America’s Poorest Cities

Print Email

5. Gadsden, Ala.
>Median household income: $33,313
>Population: 104,303 (29th lowest)
>Unemployment rate: 9.1% (144th highest)
>Pct. households below poverty line: 21.0% (47th highest)

The median household income in the Gadsden area dropped by about $4,500 between 2007 and 2011. Manufacturing is prominent in the region, with more than 17% of Gadsden residents in the labor force working in the industry. The proportion of people working in manufacturing was down from 22% back in 2007. The median home value in the area rose nearly 13% between 2010 and 2011, the fifth-largest growth percentage across all metro areas.

4. Albany, Ga.
>Median household income: $32,775
>Population: 161,617 (122nd lowest)
>Unemployment rate: 10.4% (77th highest)
>Pct. households below poverty line: 28.4% (7th highest)

A stunning 11.8% of households in Albany earned less than $10,000 in 2011, the largest percentage of any metropolitan area in the nation. Additionally, 28.4% of Albany residents lived below the poverty level, a considerable increase from the 21.5% who lived in poverty in 2007. The area’s unemployment also jumped, doubling between 2007, when it was just 5.2% of the labor force, to 2011, when it was 10.4%. Last year, the median home value in Albany was just $103,800, or nearly $70,000 less than the U.S. median, while 18.9% of homes were worth less than $50,000.

Also Read: The Most Dangerous Cities in America

3. Valdosta, Ga.
>Median household income: $32,446
>Population: 140,599 (87th lowest)
>Unemployment rate: 9.2%(140th highest)
>Pct. households below poverty line: 27.6% (9th highest)

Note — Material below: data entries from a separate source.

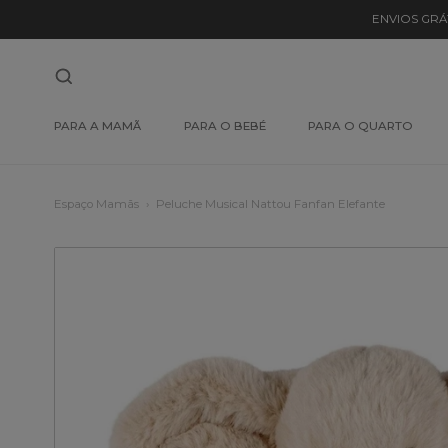
ENVIOS GRÁ
PARA A MAMÃ
PARA O BEBÉ
PARA O QUARTO
Espaço Mamãs
Peluche Musical Nattou Fanfan Elefante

From 2007 to 2011, the unemployment rate in Valdosta increased by 130%, from 4% of workers to 9.2%. The number of employed workers declined by more than 6,000 during that time. Those jobs remaining often pay a lower salary. Last year, nearly 17% of the workforce were employed in the generally low-paying retail industry, the sixth-highest percentage of all metro areas. In 2007, just 11.3% of the labor force worked in retail. Valdosta, however, has an improving and active housing market. Home prices rose nearly 12% between 2007 and 2011. Despite these positives, 14.4% of housing units were vacant last year, higher than the national vacancy rate of 13.1%. Also, 15.3% of homes were worth less than $50,000 versus 8.8% nationwide.

2. Brownsville-Harlingen, Tex.
>Median household income: $32,070
>Population: 414,123 (124th highest)
>Unemployment rate: 11.8% (36th highest)
>Pct. households below poverty line: 34.1% (2nd highest)

Brownsville, located in the very southern portion of Texas, has its fair share of economic woes. About 34% of households lived in poverty, the second-highest percentage of all metro areas, and 10.6% of all households earned less than $10,000 a year. More than a third of residents did not have health insurance in 2011, the third-highest rate in the country. Yet the region showed some signs of improvements. While still the second-lowest in the country, median home values rose more than 5% between 2010 and 2011 as values fell or remained nearly flat for the majority of metro areas.

1. McAllen-Edinburg-Mission, Tex.
>Median household income: $31,077
>Population: 797,810 (68th highest)
>Unemployment rate: 12% (34th highest)
>Pct. households below poverty line: 37.7% (the highest)

While median income fell by $642 across the U.S. between 2010 and 2011, median income in the McAllen area fell by a whopping $3,653 over the same period. More than 37% of the population did not have health insurance, which was the highest percentage of all metro areas in the U.S. The median home value of $77,600, while up more than 11% since 2007, was still the second-lowest among all metro areas in the country. Nearly 29% of all homes were worth less than $50,000, the highest-rate of all metro areas.